Minimum Implementation Sequence

Once this spec is approved, the following WP sequence delivers the smallest complete slice:

1. WP01 — DRG term node model and index builder Add NodeKind.GLOSSARY = "glossary". Implement glossary_urn() (SHA-256 8-hex stable URN), build_glossary_drg_layer() (produces DRGNode/DRGEdge objects for the full layer), build_index() (builds GlossaryTermIndex directly from GlossaryStore for the live chokepoint path), and _normalize() (suffix-stripping lemmatizer). Update DRG loader and validator for backward-compat (no glossary nodes in existing YAML = no error). Unit tests + mypy.

2. WP02 — Chokepoint class, observation bundle, and executor integration Implement GlossaryObservationBundle model. Implement GlossaryChokepoint with lazy index load, deterministic tokenizer + matcher, conflict classification via existing SemanticConflict. Wire into ProfileInvocationExecutor.invoke() with try/except safety wrapper. Benchmark chokepoint latency against p95 targets; draft ADR-5 with measurement data. Extend InvocationPayload.__slots__ with glossary_observations. Unit + integration tests + mypy.

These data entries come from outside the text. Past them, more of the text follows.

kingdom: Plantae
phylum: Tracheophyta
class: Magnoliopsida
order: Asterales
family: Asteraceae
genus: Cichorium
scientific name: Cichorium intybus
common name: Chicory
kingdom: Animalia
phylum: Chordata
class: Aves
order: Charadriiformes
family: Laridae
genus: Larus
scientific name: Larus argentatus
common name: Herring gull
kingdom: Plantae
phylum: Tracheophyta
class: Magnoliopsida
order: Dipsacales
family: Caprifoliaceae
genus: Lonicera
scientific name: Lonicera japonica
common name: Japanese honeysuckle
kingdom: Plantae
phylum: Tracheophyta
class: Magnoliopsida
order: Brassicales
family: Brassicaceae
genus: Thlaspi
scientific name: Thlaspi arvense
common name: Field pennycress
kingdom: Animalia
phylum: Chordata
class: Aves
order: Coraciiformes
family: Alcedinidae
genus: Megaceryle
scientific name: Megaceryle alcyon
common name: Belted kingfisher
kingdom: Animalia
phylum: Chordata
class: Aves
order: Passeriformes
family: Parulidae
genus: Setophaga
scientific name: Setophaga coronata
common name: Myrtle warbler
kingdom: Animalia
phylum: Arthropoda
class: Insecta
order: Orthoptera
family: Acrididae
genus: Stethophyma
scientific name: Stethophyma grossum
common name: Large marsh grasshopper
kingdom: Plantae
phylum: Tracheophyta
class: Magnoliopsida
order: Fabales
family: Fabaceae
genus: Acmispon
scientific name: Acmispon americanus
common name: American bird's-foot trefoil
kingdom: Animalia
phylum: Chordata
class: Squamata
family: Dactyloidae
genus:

3. WP03 — Observation surface and host guidance Define severity-routing contract in code (high → high_severity list in bundle; low/medium → trail JSONL only). Write chokepoint observation to the invocation trail entry. Update Codex host guidance doc. Update gstack host guidance doc. Invocation e2e tests to verify existing suite still passes. Verify SC-002 manually or via stub host test.